Another perspective is that of survival. The matriarch is at first afraid of war and afraid of the loss of her family. She gradually strengthens throughout the film until she is capable of acts of courage, even when faced with the burning of her beloved home. A similar development of character occurs in Valette, played by Margaret Sullavan, who at first begins as a coy and flirtatious Southern belle but who gradually develops in strength and moral insight.

A third perspective is that of the home front. The film takes place almost entirely on the plantation Portobello, and we learn of the war mainly through bulletins flashed on the screen, through visitors to the plantation, and through reports that filter in. The focus is on a family’s struggle to survive. The story is told from a sympathetic point of view, but even through the film seems sympathetic to the Southern way it is mainly sympathetic to the plight of a family in a time of crisis.

One minor recurrent theme is that of brother vs. brother, embodied in the reluctance of Duncan to go to war, and brought to a head when he finds a Yankee raider wounded in his house and being protected by his family. Scott goes from being a neutral to being a fierce partisan more intent on being partisan than on being human.

The main house servant, well played by Clarence Muse, is a dignified man who though subservient and clearly possessed by the role he is playing does not embody most racist stereotypes. He speaks Latin, and he is of course thoroughly loyal to the family, even when other slaves want to be freed. The stereotype he does reflect is that of the “good” house slave, loyal to his family even when offered the possibility of freedom. In this stereotyped role, the good house slave knows what is good for him and sticks by his white family. There are clear echoes in this kind of character of Thomas Nelson Page’s “Marse Chan” and of the slave in Simms’ The Yemasee who begs not to be freed by his master. At the same time, there is no shucking and jiving in Cato—he is a character with his own dignity.

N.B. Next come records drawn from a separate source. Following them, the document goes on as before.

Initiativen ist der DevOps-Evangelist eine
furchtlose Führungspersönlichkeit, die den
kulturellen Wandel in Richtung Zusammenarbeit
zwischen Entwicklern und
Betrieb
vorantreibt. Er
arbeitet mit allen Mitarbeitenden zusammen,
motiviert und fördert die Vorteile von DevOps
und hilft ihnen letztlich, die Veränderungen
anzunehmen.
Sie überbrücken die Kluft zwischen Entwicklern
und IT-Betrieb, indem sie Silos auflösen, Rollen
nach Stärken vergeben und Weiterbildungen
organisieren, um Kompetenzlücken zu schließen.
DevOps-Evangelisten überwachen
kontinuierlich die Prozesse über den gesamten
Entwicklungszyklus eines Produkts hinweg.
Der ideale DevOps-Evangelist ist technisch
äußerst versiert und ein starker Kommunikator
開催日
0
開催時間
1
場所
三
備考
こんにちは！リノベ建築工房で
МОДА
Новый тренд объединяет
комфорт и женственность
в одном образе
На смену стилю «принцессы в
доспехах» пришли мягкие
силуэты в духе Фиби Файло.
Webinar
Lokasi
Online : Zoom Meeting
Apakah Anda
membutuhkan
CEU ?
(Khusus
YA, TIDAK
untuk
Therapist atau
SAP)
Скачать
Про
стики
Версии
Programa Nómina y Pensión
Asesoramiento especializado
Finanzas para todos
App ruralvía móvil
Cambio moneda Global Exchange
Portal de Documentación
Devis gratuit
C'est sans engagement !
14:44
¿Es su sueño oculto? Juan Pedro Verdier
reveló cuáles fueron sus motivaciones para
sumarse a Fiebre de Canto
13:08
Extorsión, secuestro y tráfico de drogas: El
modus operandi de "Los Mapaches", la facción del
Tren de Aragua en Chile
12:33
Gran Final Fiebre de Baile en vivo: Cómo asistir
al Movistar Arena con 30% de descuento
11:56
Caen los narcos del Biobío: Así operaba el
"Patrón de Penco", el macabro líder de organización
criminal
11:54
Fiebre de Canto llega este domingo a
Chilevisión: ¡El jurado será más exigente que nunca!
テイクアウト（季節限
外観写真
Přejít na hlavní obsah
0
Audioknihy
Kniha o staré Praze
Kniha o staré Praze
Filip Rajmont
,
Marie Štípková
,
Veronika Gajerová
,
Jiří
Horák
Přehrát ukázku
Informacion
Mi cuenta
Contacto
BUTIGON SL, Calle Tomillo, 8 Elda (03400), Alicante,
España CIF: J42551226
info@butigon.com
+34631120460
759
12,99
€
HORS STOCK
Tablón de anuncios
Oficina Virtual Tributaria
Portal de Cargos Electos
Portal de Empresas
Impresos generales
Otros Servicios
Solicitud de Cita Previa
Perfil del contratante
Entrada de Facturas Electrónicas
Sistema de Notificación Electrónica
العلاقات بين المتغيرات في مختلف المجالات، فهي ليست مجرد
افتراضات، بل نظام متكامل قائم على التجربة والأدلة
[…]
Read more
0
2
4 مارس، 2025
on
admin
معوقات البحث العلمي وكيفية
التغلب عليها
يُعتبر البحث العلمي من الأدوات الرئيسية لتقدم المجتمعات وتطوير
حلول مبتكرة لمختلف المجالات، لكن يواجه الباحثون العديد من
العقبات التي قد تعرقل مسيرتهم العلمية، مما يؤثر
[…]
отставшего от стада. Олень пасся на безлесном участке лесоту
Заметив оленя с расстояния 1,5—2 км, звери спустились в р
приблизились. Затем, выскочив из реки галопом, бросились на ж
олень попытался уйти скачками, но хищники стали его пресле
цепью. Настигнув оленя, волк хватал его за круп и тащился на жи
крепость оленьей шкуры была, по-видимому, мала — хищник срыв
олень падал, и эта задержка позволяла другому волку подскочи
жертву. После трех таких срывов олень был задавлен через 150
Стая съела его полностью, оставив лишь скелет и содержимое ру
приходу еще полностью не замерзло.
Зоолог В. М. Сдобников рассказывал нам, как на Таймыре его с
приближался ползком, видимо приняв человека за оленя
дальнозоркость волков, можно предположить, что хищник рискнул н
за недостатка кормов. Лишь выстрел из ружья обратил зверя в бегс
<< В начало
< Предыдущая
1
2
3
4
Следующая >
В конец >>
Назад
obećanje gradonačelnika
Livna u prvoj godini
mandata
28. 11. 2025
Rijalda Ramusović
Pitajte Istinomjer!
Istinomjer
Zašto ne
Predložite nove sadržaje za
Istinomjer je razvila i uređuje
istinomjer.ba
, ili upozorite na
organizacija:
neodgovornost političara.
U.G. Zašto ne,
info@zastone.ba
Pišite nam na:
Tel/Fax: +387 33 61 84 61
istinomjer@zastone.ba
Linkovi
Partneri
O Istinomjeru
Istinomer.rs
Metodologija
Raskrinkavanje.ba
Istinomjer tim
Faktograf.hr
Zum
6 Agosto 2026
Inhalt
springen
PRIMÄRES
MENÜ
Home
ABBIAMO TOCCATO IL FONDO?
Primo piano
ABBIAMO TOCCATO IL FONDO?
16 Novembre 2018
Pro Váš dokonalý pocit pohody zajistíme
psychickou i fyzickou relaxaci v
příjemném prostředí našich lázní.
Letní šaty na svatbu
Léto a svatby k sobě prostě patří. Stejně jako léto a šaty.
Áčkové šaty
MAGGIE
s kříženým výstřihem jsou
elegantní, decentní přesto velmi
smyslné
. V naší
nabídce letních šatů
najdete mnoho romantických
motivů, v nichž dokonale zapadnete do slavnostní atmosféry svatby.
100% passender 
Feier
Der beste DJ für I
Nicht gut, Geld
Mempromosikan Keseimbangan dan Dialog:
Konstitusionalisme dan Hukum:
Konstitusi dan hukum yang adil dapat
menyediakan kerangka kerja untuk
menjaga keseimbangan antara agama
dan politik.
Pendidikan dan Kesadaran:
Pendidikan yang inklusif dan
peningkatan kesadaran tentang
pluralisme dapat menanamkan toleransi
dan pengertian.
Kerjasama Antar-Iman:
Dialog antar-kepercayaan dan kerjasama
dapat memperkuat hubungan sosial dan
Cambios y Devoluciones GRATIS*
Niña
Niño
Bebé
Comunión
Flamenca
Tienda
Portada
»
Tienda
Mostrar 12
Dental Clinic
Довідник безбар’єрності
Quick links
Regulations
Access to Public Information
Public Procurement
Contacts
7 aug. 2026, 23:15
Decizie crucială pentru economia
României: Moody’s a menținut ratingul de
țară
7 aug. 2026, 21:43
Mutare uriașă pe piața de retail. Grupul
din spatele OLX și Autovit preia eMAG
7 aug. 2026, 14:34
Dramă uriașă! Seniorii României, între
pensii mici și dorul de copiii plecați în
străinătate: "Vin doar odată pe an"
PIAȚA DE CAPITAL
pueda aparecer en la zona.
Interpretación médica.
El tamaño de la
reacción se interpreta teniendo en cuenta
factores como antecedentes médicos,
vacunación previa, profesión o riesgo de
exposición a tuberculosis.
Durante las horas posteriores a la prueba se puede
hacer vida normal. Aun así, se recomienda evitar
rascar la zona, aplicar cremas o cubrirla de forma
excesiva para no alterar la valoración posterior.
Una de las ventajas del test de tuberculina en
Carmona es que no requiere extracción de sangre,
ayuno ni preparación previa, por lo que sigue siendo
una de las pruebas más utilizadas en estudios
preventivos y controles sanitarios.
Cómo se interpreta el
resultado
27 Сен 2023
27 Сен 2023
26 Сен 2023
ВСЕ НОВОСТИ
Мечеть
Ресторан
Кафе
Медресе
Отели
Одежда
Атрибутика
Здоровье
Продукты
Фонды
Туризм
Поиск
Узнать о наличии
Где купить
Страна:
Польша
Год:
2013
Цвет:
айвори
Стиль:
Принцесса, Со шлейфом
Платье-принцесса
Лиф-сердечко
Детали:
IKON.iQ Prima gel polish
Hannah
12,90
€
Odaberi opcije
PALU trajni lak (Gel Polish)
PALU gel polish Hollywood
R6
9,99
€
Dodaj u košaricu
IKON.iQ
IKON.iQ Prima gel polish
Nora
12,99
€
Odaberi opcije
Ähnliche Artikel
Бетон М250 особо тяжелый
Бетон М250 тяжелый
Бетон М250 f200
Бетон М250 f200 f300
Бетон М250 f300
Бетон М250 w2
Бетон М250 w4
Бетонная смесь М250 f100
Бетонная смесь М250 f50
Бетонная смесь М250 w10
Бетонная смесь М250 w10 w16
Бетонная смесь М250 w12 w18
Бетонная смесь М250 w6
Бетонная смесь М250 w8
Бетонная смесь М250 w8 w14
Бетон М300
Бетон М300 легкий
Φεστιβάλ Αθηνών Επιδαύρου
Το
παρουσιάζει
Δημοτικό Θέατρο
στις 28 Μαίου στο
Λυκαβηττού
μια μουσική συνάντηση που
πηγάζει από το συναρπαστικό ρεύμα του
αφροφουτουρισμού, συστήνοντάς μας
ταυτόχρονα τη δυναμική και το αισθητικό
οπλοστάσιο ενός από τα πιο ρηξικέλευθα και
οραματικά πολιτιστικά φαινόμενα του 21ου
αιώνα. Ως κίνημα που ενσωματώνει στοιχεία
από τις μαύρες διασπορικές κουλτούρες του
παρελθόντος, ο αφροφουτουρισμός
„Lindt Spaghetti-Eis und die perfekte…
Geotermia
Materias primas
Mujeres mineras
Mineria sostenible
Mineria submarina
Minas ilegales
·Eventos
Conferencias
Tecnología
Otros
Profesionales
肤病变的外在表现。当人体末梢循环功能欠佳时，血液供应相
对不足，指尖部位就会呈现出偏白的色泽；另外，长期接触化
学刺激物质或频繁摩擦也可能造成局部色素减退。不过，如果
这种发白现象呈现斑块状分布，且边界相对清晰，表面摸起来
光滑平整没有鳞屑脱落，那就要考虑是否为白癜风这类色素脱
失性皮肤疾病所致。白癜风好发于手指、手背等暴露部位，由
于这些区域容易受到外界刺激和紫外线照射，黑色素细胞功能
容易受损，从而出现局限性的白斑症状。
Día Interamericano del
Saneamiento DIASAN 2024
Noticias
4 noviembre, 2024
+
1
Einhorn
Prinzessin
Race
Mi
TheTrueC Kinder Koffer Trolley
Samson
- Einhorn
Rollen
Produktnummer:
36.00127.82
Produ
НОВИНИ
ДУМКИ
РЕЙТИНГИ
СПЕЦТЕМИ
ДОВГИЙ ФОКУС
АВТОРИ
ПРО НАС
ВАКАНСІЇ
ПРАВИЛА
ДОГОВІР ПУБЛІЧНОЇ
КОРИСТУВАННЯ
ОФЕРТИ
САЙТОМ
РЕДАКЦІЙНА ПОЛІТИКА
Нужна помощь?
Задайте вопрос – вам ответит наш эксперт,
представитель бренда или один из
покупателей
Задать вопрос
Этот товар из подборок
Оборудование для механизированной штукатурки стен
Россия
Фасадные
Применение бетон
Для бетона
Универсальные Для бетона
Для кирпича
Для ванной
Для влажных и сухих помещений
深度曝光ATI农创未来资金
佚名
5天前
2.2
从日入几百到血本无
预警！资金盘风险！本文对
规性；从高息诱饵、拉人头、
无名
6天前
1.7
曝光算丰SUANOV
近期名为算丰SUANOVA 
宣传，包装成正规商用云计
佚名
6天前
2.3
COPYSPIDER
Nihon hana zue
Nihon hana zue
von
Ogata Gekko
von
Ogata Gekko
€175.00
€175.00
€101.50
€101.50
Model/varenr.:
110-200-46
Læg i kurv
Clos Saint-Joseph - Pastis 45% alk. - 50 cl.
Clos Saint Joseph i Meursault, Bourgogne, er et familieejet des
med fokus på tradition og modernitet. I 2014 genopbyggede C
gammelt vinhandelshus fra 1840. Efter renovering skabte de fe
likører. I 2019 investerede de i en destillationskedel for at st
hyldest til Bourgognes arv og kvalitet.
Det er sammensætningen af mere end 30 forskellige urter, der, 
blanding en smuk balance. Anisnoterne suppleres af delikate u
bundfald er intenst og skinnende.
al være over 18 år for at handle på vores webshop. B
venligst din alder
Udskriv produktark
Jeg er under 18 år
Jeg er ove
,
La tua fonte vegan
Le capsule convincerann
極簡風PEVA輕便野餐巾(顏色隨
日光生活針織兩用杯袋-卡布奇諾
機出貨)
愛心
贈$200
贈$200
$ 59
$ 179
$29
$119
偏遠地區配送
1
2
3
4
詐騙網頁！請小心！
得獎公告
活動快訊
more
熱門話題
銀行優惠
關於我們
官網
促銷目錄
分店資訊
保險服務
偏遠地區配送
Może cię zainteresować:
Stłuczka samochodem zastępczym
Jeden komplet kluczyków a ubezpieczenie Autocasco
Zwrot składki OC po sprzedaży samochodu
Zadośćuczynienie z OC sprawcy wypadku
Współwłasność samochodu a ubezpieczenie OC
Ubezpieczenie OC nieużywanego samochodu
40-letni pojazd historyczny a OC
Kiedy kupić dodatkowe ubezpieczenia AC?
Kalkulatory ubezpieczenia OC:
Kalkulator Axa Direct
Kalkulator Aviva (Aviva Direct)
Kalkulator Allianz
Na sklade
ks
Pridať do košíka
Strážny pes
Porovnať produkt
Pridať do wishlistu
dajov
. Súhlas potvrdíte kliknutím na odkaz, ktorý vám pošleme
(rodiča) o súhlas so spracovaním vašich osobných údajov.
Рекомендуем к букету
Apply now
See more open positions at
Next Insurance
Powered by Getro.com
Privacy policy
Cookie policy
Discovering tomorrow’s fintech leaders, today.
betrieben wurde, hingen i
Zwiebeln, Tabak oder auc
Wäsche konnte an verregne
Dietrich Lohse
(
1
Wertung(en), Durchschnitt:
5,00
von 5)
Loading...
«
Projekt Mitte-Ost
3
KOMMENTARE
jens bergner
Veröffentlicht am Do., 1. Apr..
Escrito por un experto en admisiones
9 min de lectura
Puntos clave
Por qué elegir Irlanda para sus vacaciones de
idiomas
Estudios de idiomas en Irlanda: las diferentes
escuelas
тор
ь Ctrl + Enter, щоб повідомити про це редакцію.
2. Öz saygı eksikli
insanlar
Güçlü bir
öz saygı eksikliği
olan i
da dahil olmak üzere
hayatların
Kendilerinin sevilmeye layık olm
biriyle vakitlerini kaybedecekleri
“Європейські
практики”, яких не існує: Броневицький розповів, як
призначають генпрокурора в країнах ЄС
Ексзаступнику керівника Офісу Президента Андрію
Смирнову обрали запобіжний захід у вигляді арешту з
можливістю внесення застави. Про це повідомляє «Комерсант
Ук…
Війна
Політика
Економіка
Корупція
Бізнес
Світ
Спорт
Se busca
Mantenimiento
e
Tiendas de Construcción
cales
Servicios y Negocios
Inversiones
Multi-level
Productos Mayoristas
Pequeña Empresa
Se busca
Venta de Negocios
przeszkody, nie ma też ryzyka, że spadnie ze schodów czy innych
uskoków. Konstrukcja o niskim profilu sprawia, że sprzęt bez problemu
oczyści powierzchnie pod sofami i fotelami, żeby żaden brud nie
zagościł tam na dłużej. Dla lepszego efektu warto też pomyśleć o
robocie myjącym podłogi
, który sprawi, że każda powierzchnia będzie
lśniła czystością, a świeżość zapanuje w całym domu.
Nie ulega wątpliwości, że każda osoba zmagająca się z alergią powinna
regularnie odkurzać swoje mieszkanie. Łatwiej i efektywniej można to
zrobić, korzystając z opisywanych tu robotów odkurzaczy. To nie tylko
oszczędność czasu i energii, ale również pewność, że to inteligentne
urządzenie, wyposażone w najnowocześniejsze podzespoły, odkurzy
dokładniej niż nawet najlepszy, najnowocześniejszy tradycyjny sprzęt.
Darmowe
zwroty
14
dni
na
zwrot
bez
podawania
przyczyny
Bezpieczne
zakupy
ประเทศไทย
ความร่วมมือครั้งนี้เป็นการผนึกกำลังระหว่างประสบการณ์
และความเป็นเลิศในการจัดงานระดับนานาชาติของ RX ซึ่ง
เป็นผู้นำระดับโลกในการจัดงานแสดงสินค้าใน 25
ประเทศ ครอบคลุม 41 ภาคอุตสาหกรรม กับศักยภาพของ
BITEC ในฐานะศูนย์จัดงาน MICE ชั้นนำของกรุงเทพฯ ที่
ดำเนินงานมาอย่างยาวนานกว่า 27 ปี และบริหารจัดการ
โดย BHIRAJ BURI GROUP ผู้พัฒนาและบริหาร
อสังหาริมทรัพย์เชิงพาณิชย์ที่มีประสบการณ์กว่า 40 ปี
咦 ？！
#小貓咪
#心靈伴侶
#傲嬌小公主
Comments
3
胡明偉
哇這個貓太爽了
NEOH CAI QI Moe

From a modern point of view the most problematic element of the film is the portrayal of the slaves as contented with their lot, simple, and easily misled. They are easily convinced to give up their work, run amok, and steal possessions of their owners—we then see a scene of slaves comically tackling chickens and hogs. When Valette and her brother go to the barn and reason with the slaves, she reminds one of the slaves of how he picked her up and took her to the house when she broke her wrist and the little brother then reminds him of the rabbit trap he has so far failed to make for the boy. The man seems overcome with guilt. In the next scene we see the slaves walking en masse to the house singing “Go Down, Moses,” or some such song. They have completely changed their minds about wanting to be free. There is a similar scene when the old plantation owner decides to go to war and all the slaves come to the house singing “Go Down, Moses.” In general, So Red the Rose holds with the notion that slavery was an enlightened, paternalistic, benign institution, and that slave owners treated their slaves well.

There are a number of emotionally powerful scenes in the film, as when the mother has a “vision” that her son has been killed in battle and Duncan and the head servant go with her out to the battlefield where they discover his body. This precipitates Duncan’s decision to go to war. The scene in which the Northern soldiers prepare to burn the house as the family watches is especially effective.

Valette’s character looks forward to Scarlett O’Hara. Both are of a type that must have predated Stark Young’s novel and Margaret Mitchell’s—the innocent, pampered Southern belle who confronted with the challenges of war must change in order to survive.

The real theme of the film is the struggle for survival in the face of change and the growth and transformation in character that takes place in the individuals confronted with change.

Only one person in the film, a visitor from Texas who is one of the first to die in the war, has a Southern accent. Most everyone has a British accent.